What to work on -> Each record is to be given again without alteration.

[[ Records supplied, beginning ]]

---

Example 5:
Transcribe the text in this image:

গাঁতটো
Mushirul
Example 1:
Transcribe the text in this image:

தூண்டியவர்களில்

[[ Records supplied, end ]]

Response ->
---

Example 5:
Transcribe the text in this image:

গাঁতটো
Mushirul
Example 1:
Transcribe the text in this image:

தூண்டியவர்களில்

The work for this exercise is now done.